6 Replies to “Will Phones Be Invisible By 2097?”

  1. It depends on if they…whoever the people who create are…care about the important things or a way to make a buck… I would not rule out the latter.
    Phones are a blessing and a curse. I wonder how many people actually use their phones to talk anymore? People are obsessed with them…and I’m in that bunch because of my job mostly. I tend to read more on my laptop but yea…I do it also on the phone.

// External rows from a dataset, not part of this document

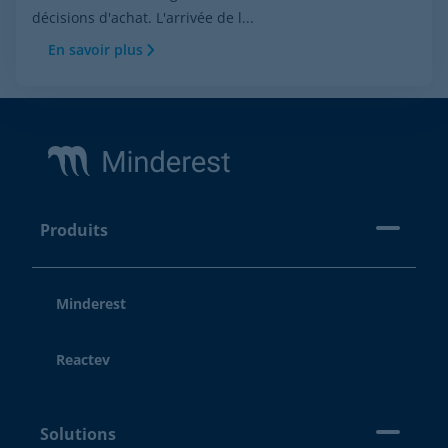
décisions d'achat. L'arrivée de l...
En savoir plus
Footer
Produits
Minderest
Reactev
Solutions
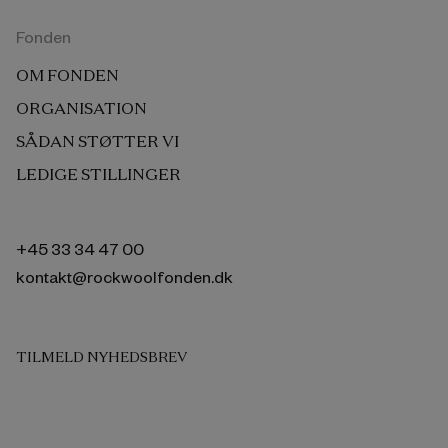
Fonden
OM FONDEN
ORGANISATION
SÅDAN STØTTER VI
LEDIGE STILLINGER
+45 33 34 47 00
kontakt@rockwoolfonden.dk
TILMELD NYHEDSBREV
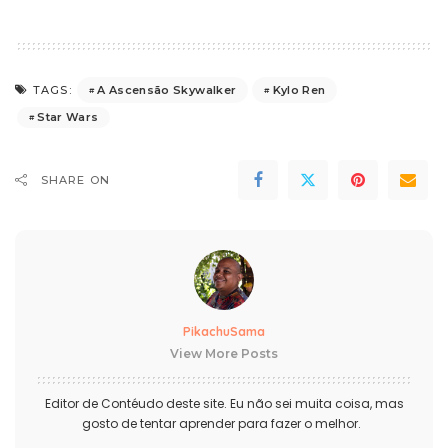
A Ascensão Skywalker
Kylo Ren
TAGS:
Star Wars
SHARE ON
PikachuSama
View More Posts
Editor de Contéudo deste site. Eu não sei muita coisa, mas
gosto de tentar aprender para fazer o melhor.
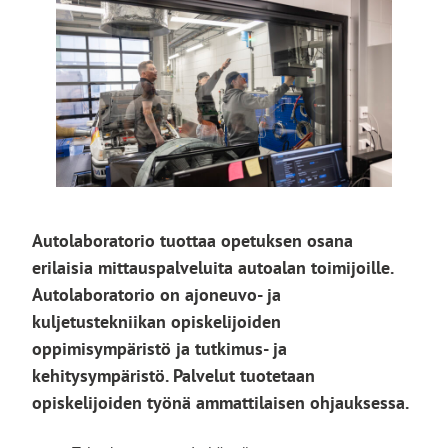
Autolaboratorio tuottaa opetuksen osana
erilaisia mittauspalveluita autoalan toimijoille.
Autolaboratorio on ajoneuvo- ja
kuljetustekniikan opiskelijoiden
oppimisympäristö ja tutkimus- ja
kehitysympäristö. Palvelut tuotetaan
opiskelijoiden työnä ammattilaisen ohjauksessa.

    I have seen phones that you wear like a ring on your finger…no pun in there. I can’t imagine what it will be like in 75 years…in some ways, I would want to know…in others I don’t.

    Liked by 2 people

    1. Yep, they’re a bit of a curse in today’s society. I was pretty early in on celphones in earlyish 90s but used it pretty much only for safety if out driving and the car stalled, or if I was somewhere remote and needed to place a call. I was pulled kicking and screaming into the smart phone age about 3 years back. Now I use it more than I really want (when I’m on WordPress for instance, I tend to have the phone beside me and use it to quick check facts rather than keep opening new tabs on the computer) and now I use it most of time if I’m going to amazon – phone site seems to work better than on the computer for me – but I still prefer using the computer to it. And I would rather read a paper book or magazine than the same content on a screen… I had a Kindle like e-reader and ended up selling it on e-bay because I basically never used it.
      Most scientific advances are probably motivated by cash, but as long as they get done and improve things, then good. Not all our advances do advance our society though, so I try to be optimistic about the rest of the century but it is hard not to look at it a bit negatively since our problems as a planet seem to be outpacing our ways to solve them.

      Like

  2. It is interesting and I agree people especially young people are attached to them in an unhealthy way. The jury is out on the harmful effects of the radiation burrowing into your head if you’re on a call, or into your hands if you’re texting. I try to use speaker phone whenever possible and not touch the phone at all. I just had to upgrade to a 5g phone because my old lame phone was going to be obsolete. All of those “waves” in the air makes noise pollution, much of it undetectable by the human ear. It disrupts birds and other creatures who migrate. Yet, even with that knowledge, onward I text, call, and surf…

    Liked by 1 person

    1. Like I commented to Max, I do use mine more than I’d really like, but still a whole lot less than most people I know these days who can’t eat two bites of a dinner without checking the phone between chews.
      Very interesting point of the cel phone radio waves. I too speculated that, actually was published in a nature magazine asking just that – could celphone waves be harming bird (and bat) populations? A lot of species have plummeted in population over the past 40 years, and some – especially field birds like Meadowlarks, Bobolinks, some blackbirds – have declined for no known reason even where their habitat is still appropriate. Since they are not showing up where habitat is good, one has to wonder why and to me, celphones and all those towers transmitting are about the only real noteworthy change to take place. The reply I got was there was no evidence of that, however the editors did admit that when it was a mystery, it was wise to not rule out anything as a cause, including that.

      Liked by 1 person

      1. likely some truth to that… I mean some people will but getting funding needed to do it well would be difficult, as would getting negative results printed or reported in mainstream media.